Links to untrusted third-party websites can be risky because the browser may send a REFERER header, as mentioned earlier in this chapter, and provide a window.opener object in the DOM to the target page. The rel="noreferrer" and rel="noopener" attributes, respectively, should be used to block these unless they are useful and the target can be trusted.

Adding new security features after the fact may be daunting for large existing websites, but there is a relatively easy way of moving in the right direction. In a test environment, add restrictive security policies in all web pages, and then test the website and track down what gets blocked issue by issue. If you prohibit script loading from a site that you know is safe and you intended to use, then by incrementally loosening the script policy, you’ll quickly arrive at the correct policy exceptions. With automated in-browser testing just to make sure the entire site gets tested, you should be able to make great strides for security with a modest investment of effort.

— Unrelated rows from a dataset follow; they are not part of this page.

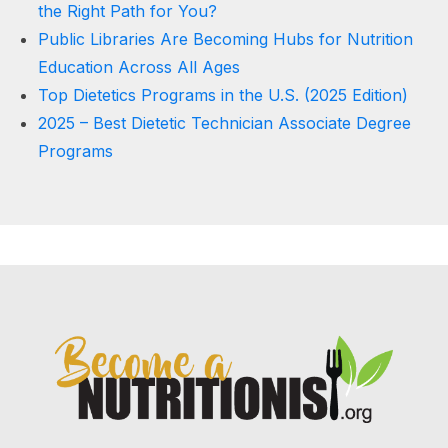
the Right Path for You?
Public Libraries Are Becoming Hubs for Nutrition
Education Across All Ages
Top Dietetics Programs in the U.S. (2025 Edition)
2025 – Best Dietetic Technician Associate Degree
Programs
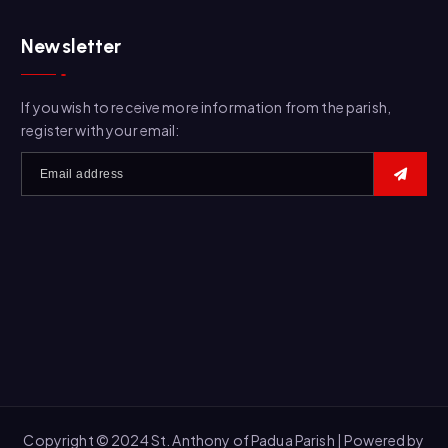
a
r
Newsletter
c
h
f
If you wish to receive more information from the parish,
o
register with your email:
r
:
Copyright © 2024 St. Anthony of Padua Parish | Powered by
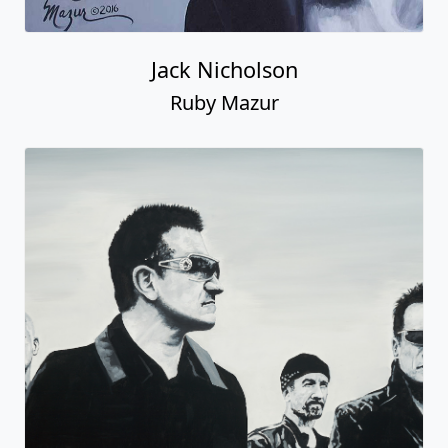
Jack Nicholson
Ruby Mazur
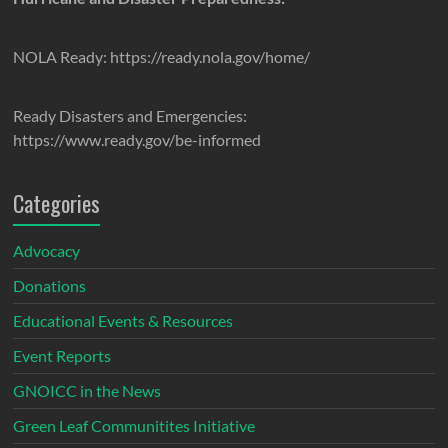
NOLA Ready: https://ready.nola.gov/home/
Ready Disasters and Emergencies:
https://www.ready.gov/be-informed
Categories
Advocacy
Donations
Educational Events & Resources
Event Reports
GNOICC in the News
Green Leaf Communitites Initiative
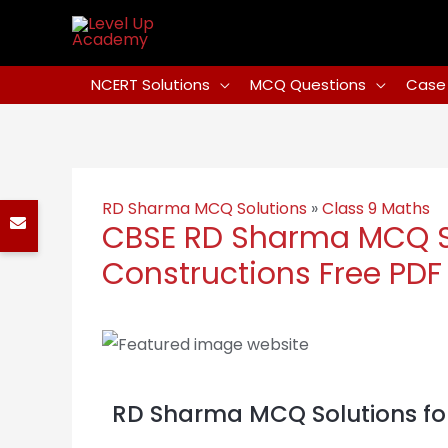
NCERT Solutions
MCQ Questions
Case 
RD Sharma MCQ Solutions
»
Class 9 Maths
CBSE RD Sharma MCQ So
Constructions Free PDF
RD Sharma MCQ Solutions for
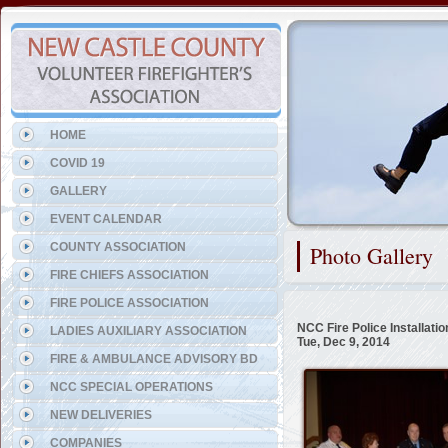
Representing the Volunteer 
HOME
COVID 19
GALLERY
EVENT CALENDAR
COUNTY ASSOCIATION
Photo Gallery
FIRE CHIEFS ASSOCIATION
FIRE POLICE ASSOCIATION
NCC Fire Police Installati
LADIES AUXILIARY ASSOCIATION
Tue, Dec 9, 2014
FIRE & AMBULANCE ADVISORY BD
NCC SPECIAL OPERATIONS
NEW DELIVERIES
COMPANIES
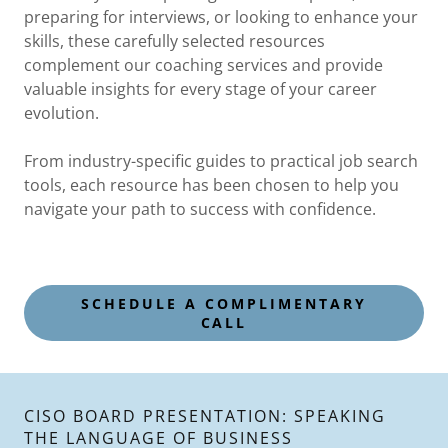
preparing for interviews, or looking to enhance your
skills, these carefully selected resources
complement our coaching services and provide
valuable insights for every stage of your career
evolution.
From industry-specific guides to practical job search
tools, each resource has been chosen to help you
navigate your path to success with confidence.
SCHEDULE A COMPLIMENTARY
CALL
CISO BOARD PRESENTATION: SPEAKING
THE LANGUAGE OF BUSINESS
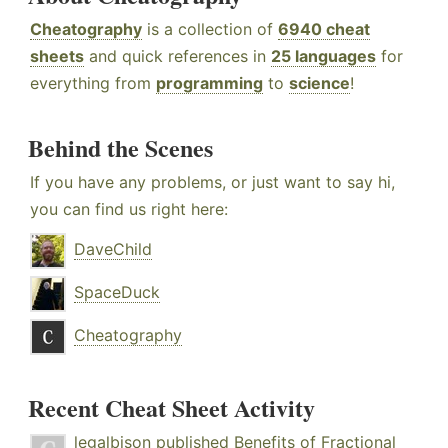
Cheatography
is a collection of
6940 cheat
sheets
and quick references in
25 languages
for
everything from
programming
to
science
!
Behind the Scenes
If you have any problems, or just want to say hi,
you can find us right here:
DaveChild
SpaceDuck
Cheatography
Recent Cheat Sheet Activity
legalbison
published
Benefits of Fractional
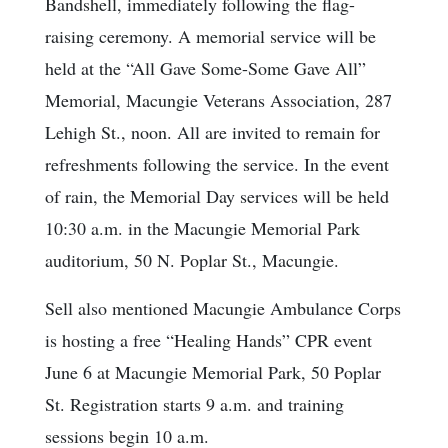
Bandshell, immediately following the flag-
raising ceremony. A memorial service will be
held at the “All Gave Some-Some Gave All”
Memorial, Macungie Veterans Association, 287
Lehigh St., noon. All are invited to remain for
refreshments following the service. In the event
of rain, the Memorial Day services will be held
10:30 a.m. in the Macungie Memorial Park
auditorium, 50 N. Poplar St., Macungie.
Sell also mentioned Macungie Ambulance Corps
is hosting a free “Healing Hands” CPR event
June 6 at Macungie Memorial Park, 50 Poplar
St. Registration starts 9 a.m. and training
sessions begin 10 a.m.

There are a number of HTTP response headers that help you specify what the browser should or should not allow, including the Content-Security-Policy, Referrer-Policy, Strict-Transport-Security, X-Content-Type-Options, and X-Frame-Options headers. The specifications are still evolving, and support may vary from browser to browser, so this is a tricky, changing landscape. Ideally, make your website secure on the server side, and then use these security features as a second layer of defense, bearing in mind that reliance only on client side mechanisms would be risky.

It’s amazing how secure the web actually is, considering all the ways that things can go wrong, what it evolved from, and the volume of critical data it carries. Perhaps, in hindsight, it’s best that security technologies have matured slowly over time as the web has seen widespread global adoption. Had the early innovators attempted to design a completely secure system back in the day, the task would have been extremely daunting, and had they failed, the entire endeavor might never have come to anything.